→ Input material
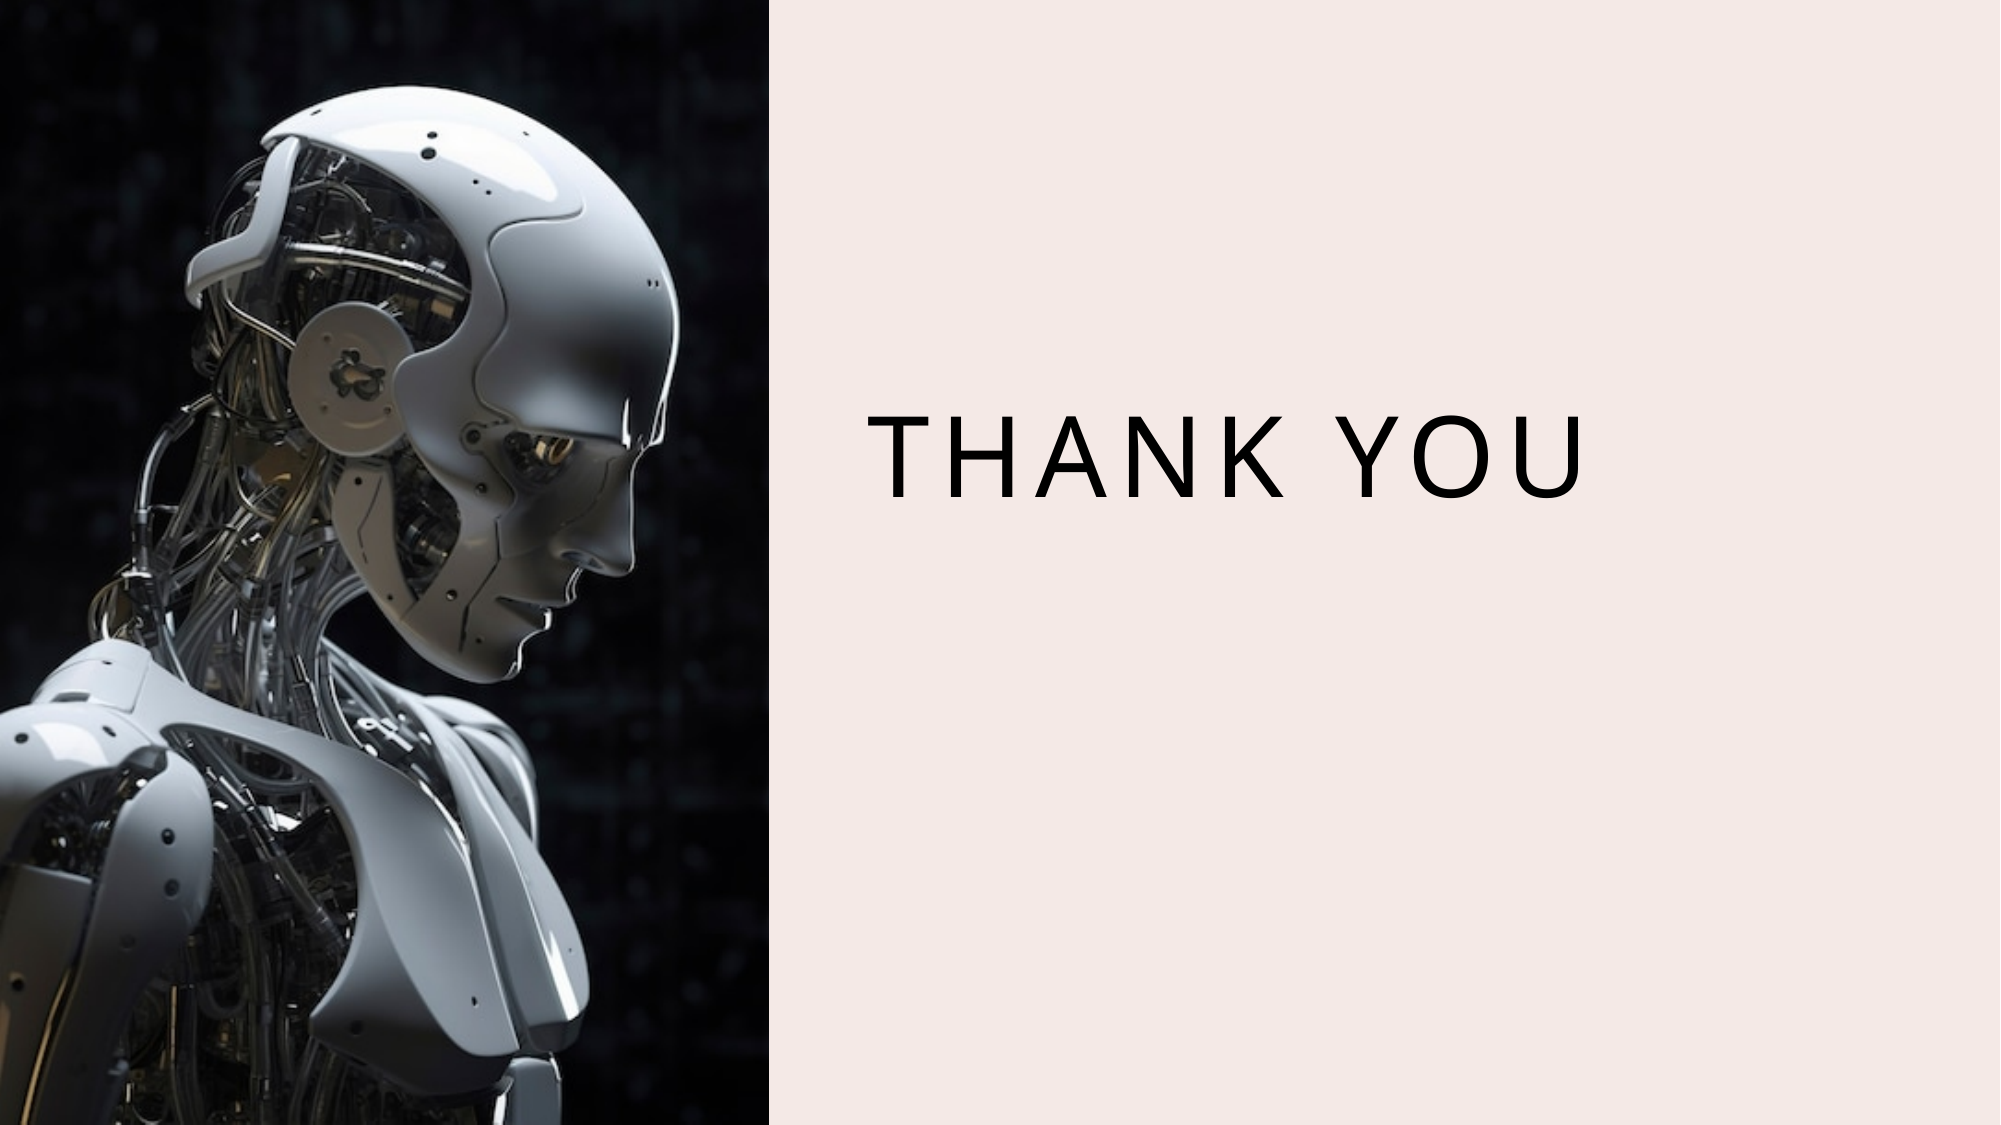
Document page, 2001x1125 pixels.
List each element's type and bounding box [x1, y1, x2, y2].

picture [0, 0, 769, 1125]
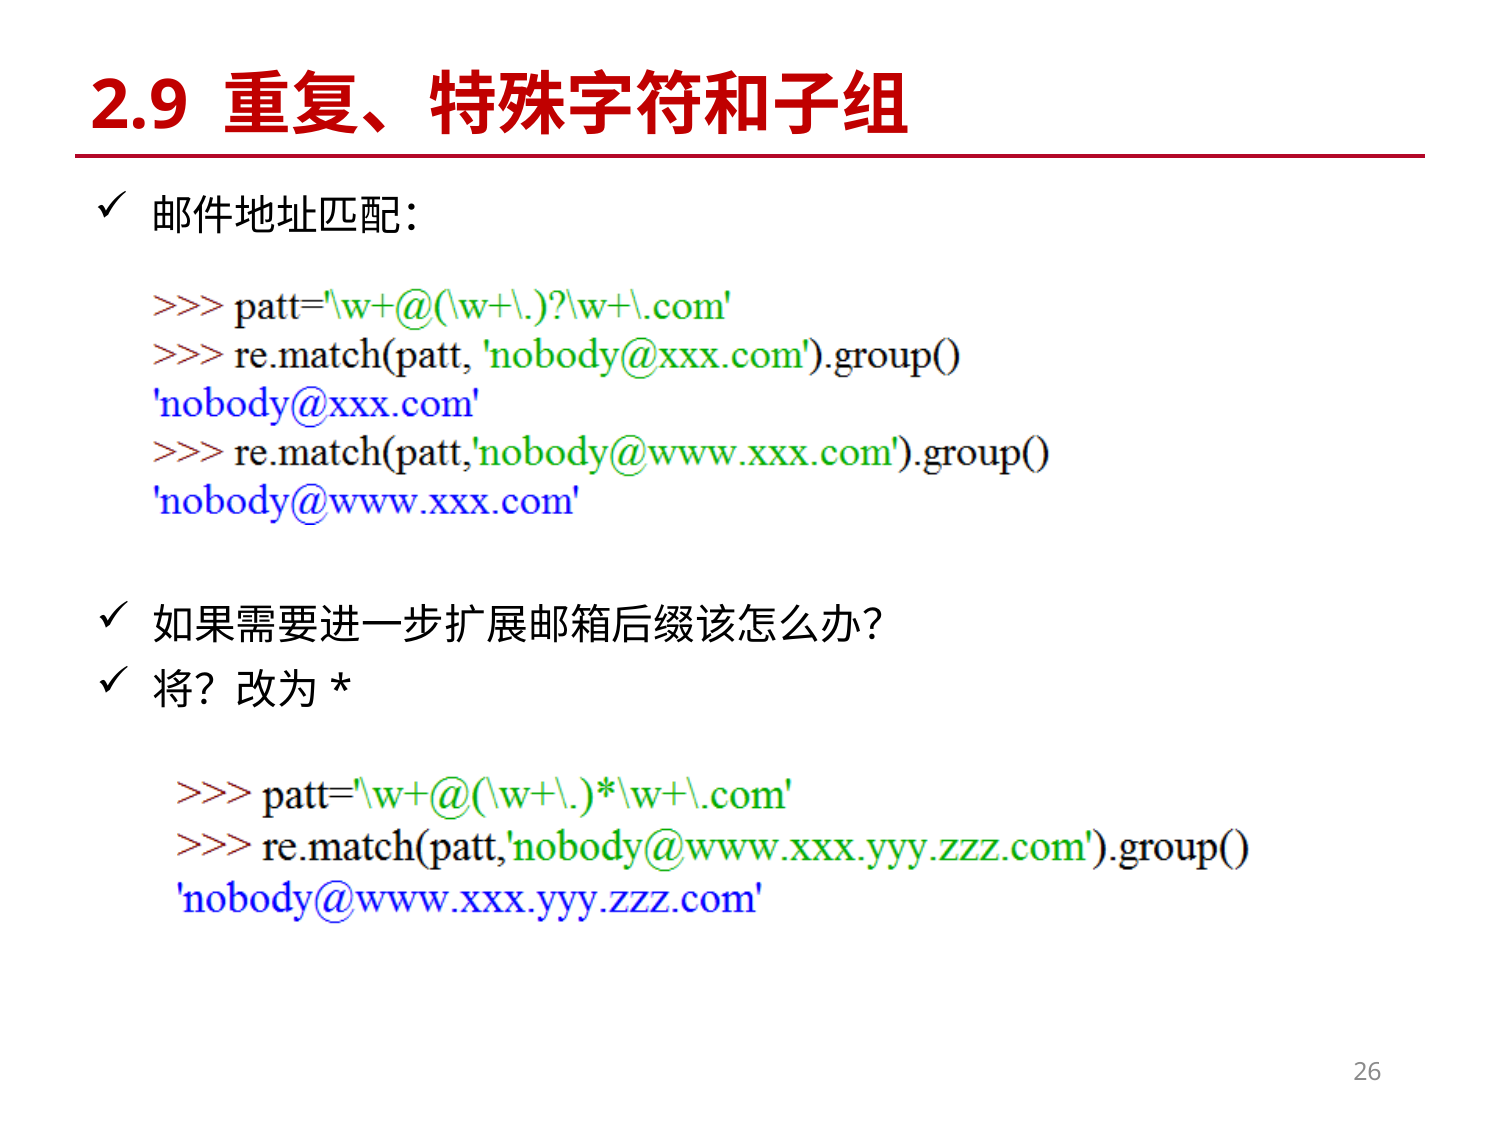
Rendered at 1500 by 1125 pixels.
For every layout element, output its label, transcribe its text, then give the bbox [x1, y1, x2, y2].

→ Exercise brief
Look through the data above for the string "pixels" and copy every line where it appears.

→ Completed exercise
Document page, 2001x1125 pixels.
Rendered at 1500 by 1125 pixels.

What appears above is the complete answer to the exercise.